**To be done**
Convert every line of the data entries below into a JSON list of strings, one string per line, omitting any blank lines.

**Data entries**
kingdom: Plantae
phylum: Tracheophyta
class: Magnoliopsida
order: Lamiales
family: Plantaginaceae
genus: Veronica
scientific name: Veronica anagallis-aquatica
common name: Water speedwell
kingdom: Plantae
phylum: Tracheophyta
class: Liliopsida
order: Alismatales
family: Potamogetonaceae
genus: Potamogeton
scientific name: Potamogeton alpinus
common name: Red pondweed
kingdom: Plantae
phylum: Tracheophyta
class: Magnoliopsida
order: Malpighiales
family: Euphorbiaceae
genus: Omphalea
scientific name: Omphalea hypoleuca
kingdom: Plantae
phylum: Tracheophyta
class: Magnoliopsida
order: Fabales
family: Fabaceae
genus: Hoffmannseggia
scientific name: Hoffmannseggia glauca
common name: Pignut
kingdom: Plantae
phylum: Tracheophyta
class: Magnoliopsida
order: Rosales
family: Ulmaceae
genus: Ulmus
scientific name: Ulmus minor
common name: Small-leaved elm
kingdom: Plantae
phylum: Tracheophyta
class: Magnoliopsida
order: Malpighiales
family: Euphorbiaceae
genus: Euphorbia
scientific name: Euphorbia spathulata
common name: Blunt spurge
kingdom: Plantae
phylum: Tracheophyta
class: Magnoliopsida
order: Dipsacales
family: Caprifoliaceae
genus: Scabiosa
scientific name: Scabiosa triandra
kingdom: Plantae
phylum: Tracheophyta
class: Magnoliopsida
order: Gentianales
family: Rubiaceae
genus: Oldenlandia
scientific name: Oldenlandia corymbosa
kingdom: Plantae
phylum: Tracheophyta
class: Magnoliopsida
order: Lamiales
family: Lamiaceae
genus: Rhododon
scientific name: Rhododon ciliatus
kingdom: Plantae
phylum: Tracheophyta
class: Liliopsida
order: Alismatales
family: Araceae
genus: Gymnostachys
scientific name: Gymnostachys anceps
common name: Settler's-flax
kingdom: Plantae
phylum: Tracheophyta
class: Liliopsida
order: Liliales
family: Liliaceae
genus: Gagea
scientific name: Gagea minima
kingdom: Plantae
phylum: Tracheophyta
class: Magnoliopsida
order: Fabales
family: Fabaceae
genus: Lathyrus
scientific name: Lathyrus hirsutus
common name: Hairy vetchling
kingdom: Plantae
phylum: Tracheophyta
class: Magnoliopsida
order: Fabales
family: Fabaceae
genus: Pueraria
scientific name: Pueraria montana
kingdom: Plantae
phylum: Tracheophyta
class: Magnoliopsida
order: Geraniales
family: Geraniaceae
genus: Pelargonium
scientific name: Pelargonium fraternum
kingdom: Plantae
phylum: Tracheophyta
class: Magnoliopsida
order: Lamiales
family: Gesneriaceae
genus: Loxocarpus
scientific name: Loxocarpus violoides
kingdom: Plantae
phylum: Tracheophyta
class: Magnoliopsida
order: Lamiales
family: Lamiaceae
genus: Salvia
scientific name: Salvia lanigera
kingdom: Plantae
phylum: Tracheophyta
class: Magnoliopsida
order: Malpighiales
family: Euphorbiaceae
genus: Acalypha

**Task response**
[
  "kingdom: Plantae",
  "phylum: Tracheophyta",
  "class: Magnoliopsida",
  "order: Lamiales",
  "family: Plantaginaceae",
  "genus: Veronica",
  "scientific name: Veronica anagallis-aquatica",
  "common name: Water speedwell",
  "kingdom: Plantae",
  "phylum: Tracheophyta",
  "class: Liliopsida",
  "order: Alismatales",
  "family: Potamogetonaceae",
  "genus: Potamogeton",
  "scientific name: Potamogeton alpinus",
  "common name: Red pondweed",
  "kingdom: Plantae",
  "phylum: Tracheophyta",
  "class: Magnoliopsida",
  "order: Malpighiales",
  "family: Euphorbiaceae",
  "genus: Omphalea",
  "scientific name: Omphalea hypoleuca",
  "kingdom: Plantae",
  "phylum: Tracheophyta",
  "class: Magnoliopsida",
  "order: Fabales",
  "family: Fabaceae",
  "genus: Hoffmannseggia",
  "scientific name: Hoffmannseggia glauca",
  "common name: Pignut",
  "kingdom: Plantae",
  "phylum: Tracheophyta",
  "class: Magnoliopsida",
  "order: Rosales",
  "family: Ulmaceae",
  "genus: Ulmus",
  "scientific name: Ulmus minor",
  "common name: Small-leaved elm",
  "kingdom: Plantae",
  "phylum: Tracheophyta",
  "class: Magnoliopsida",
  "order: Malpighiales",
  "family: Euphorbiaceae",
  "genus: Euphorbia",
  "scientific name: Euphorbia spathulata",
  "common name: Blunt spurge",
  "kingdom: Plantae",
  "phylum: Tracheophyta",
  "class: Magnoliopsida",
  "order: Dipsacales",
  "family: Caprifoliaceae",
  "genus: Scabiosa",
  "scientific name: Scabiosa triandra",
  "kingdom: Plantae",
  "phylum: Tracheophyta",
  "class: Magnoliopsida",
  "order: Gentianales",
  "family: Rubiaceae",
  "genus: Oldenlandia",
  "scientific name: Oldenlandia corymbosa",
  "kingdom: Plantae",
  "phylum: Tracheophyta",
  "class: Magnoliopsida",
  "order: Lamiales",
  "family: Lamiaceae",
  "genus: Rhododon",
  "scientific name: Rhododon ciliatus",
  "kingdom: Plantae",
  "phylum: Tracheophyta",
  "class: Liliopsida",
  "order: Alismatales",
  "family: Araceae",
  "genus: Gymnostachys",
  "scientific name: Gymnostachys anceps",
  "common name: Settler's-flax",
  "kingdom: Plantae",
  "phylum: Tracheophyta",
  "class: Liliopsida",
  "order: Liliales",
  "family: Liliaceae",
  "genus: Gagea",
  "scientific name: Gagea minima",
  "kingdom: Plantae",
  "phylum: Tracheophyta",
  "class: Magnoliopsida",
  "order: Fabales",
  "family: Fabaceae",
  "genus: Lathyrus",
  "scientific name: Lathyrus hirsutus",
  "common name: Hairy vetchling",
  "kingdom: Plantae",
  "phylum: Tracheophyta",
  "class: Magnoliopsida",
  "order: Fabales",
  "family: Fabaceae",
  "genus: Pueraria",
  "scientific name: Pueraria montana",
  "kingdom: Plantae",
  "phylum: Tracheophyta",
  "class: Magnoliopsida",
  "order: Geraniales",
  "family: Geraniaceae",
  "genus: Pelargonium",
  "scientific name: Pelargonium fraternum",
  "kingdom: Plantae",
  "phylum: Tracheophyta",
  "class: Magnoliopsida",
  "order: Lamiales",
  "family: Gesneriaceae",
  "genus: Loxocarpus",
  "scientific name: Loxocarpus violoides",
  "kingdom: Plantae",
  "phylum: Tracheophyta",
  "class: Magnoliopsida",
  "order: Lamiales",
  "family: Lamiaceae",
  "genus: Salvia",
  "scientific name: Salvia lanigera",
  "kingdom: Plantae",
  "phylum: Tracheophyta",
  "class: Magnoliopsida",
  "order: Malpighiales",
  "family: Euphorbiaceae",
  "genus: Acalypha"
]